Dopamine reward system

Dopaminergic neurons ascend from the ventral tegmental area (VTA) to the nucleus accumbens (nAc, ventral striatum) as the mesolimbic system and to the frontal cortex (including the cingulate and orbitofrontal cortex) as the mesocortical system. The mesolimbic system is frequently described as a reward system because:

- Firing of mesolimbic neurons increases in the presence of natural reinforcers such as food.

- Conscious, behaving rats will forego food or sex in order to stimulate their own mesolimbic neurons by pressing a lever to deliver a small current through electrodes chronically implanted into the medial forebrain bundle; a technique termed intracranial self-stimulation (ICSS).

- Natural rewards, ICSS, and addictive drugs all increase the release of dopamine in the nucleus accumbens and from mesolimbic terminals the reinforcing properties of all three are blocked through dopamine D1 receptor antagonists.

VTA neurons fire in response to a natural reward and  the  dopamine release facilitates learned associations with  the  reward, in  animal studies a  conditional  stimulus—for example, light or tone—with which the  reward has been paired. The learning occurs via the nucleus accumbens and the affective basal ganglia circuit. Subsequent firing of the VTA neurons depends on the predictability of the reward. Novel or unexpected rewards elicit a strong response, although this declines with repeated presentation—perhaps explaining why we eat more of a meal that consists of six courses of gourmet foods than a single bowl of rice.
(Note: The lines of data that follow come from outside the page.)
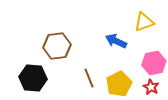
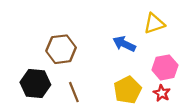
brown line: (89, 78) -> (74, 92), moved

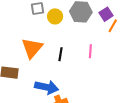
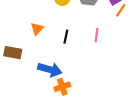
orange triangle: (32, 48) -> (37, 29), size x0.6

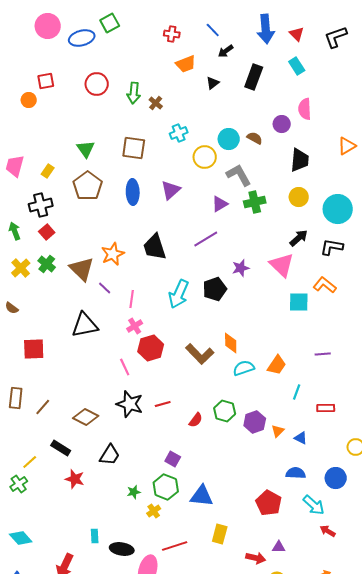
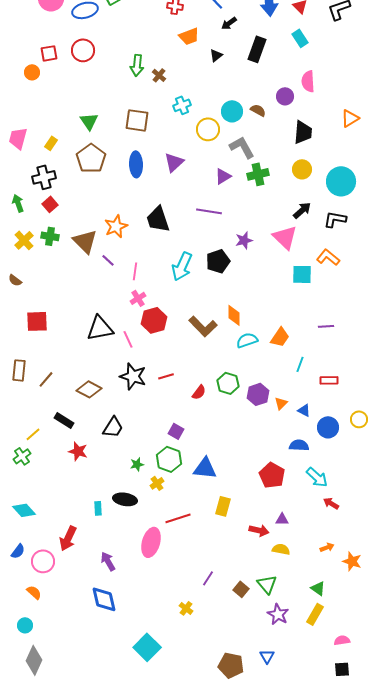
red circle: (97, 84) -> (83, 50), moved
purple line: (206, 239) -> (209, 211), turned 40
green cross: (47, 264) -> (50, 236), turned -30
black triangle: (85, 325) -> (100, 328), moved
blue circle: (336, 478) -> (328, 427), moved
black ellipse: (122, 549) -> (125, 499), moved

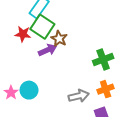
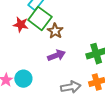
purple arrow: (48, 50) -> (56, 55), moved

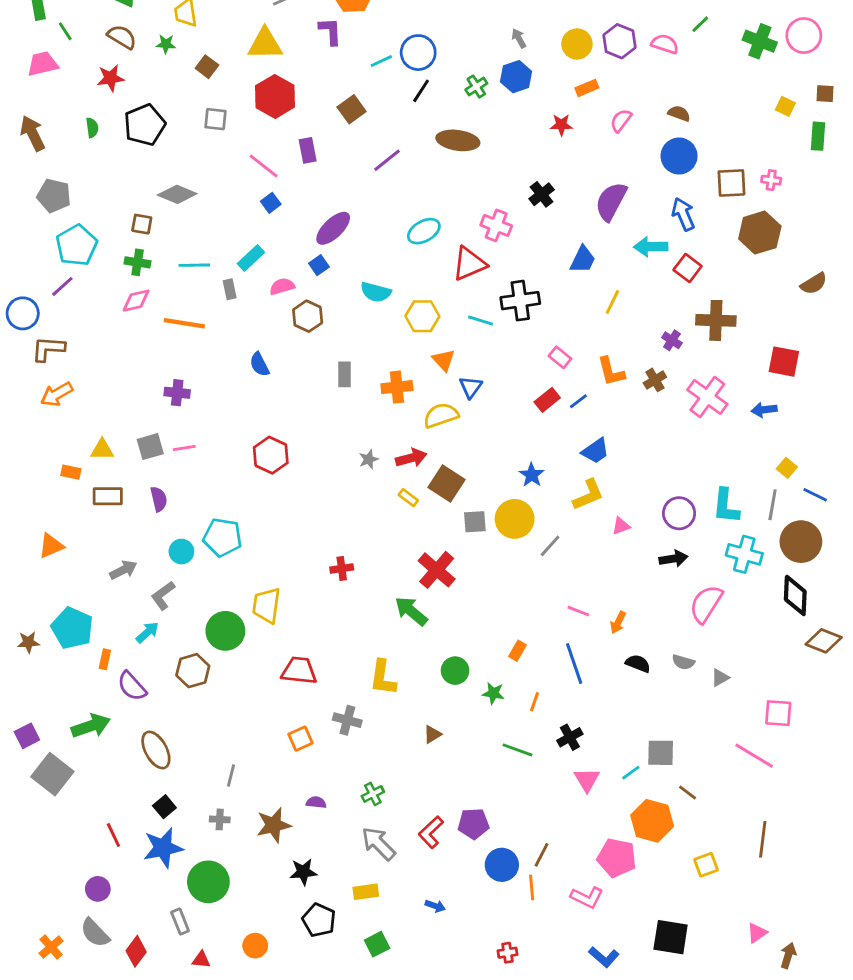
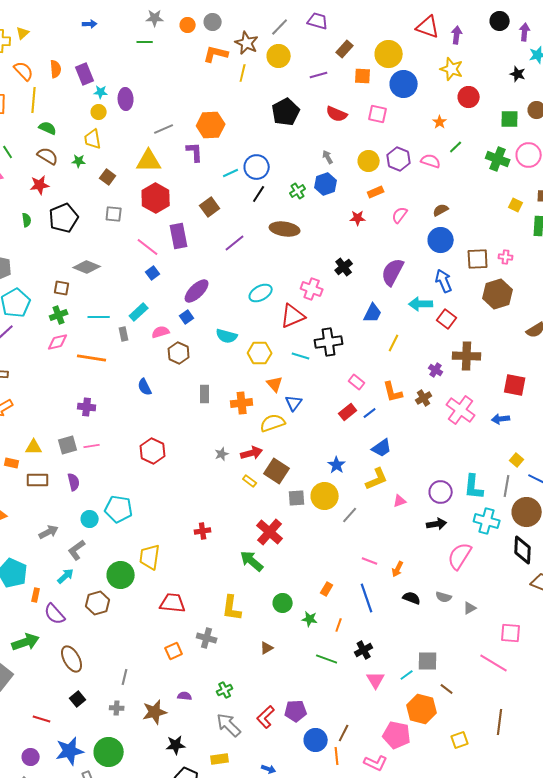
brown semicircle: (679, 113) -> (441, 210), turned -49
purple rectangle: (308, 150) -> (179, 236), size x1.4
green cross: (138, 262) -> (59, 315), turned -30
red line: (113, 835) -> (42, 719), turned -48
blue star: (163, 848) -> (70, 751), moved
Predicted rewards have little effect, though conditioned stimuli associated with them continue to elicit dopamine release. Omission of a predicted reward decrease mesolimbic activity. The instant response to omission of an expected reward is to persevere with the activity which commonly provides it. So, low activity of mesolimbic neurons when a predicted reward is missed promotes reward-seeking behavior.

Figure:  Simplified model of Mesolimbic reward system and affective basal ganglia circuit. DA, dopamine; GABA, g-aminobutyric acid; glu, glutamate. Excitatory,    inhibitory.

The nucleus accumbens is the major target of the mesolimbic system. Like its dorsal striatum counterpart it has GABAergic medium spiny neurons (MSNs). This project to the GABAergic cells of the ventral pallidum (VP). Phasic dopamine release from terminals of VTA cells excites the MSNs, particularly if this coincides with excitatory input from the cortex or amygdala. Activity of the MSNs inhibits the GABAergic VP cells, hence disinhibiting the affective basal ganglia circuit. Distinct ensembles of MSNs respond differentially to cues associated with specific rewards.

The cingulate and orbitofrontal cortices respond to rewards and associated stimuli in a manner that depends on their predictability and seems to be concerned with evaluating their overall salience (importance) and determining the intensity of the behavioral response. In some cases at least the prefrontal cortex initiates goal-directed behavior via glutamatergic connections to the nucleus accumbens.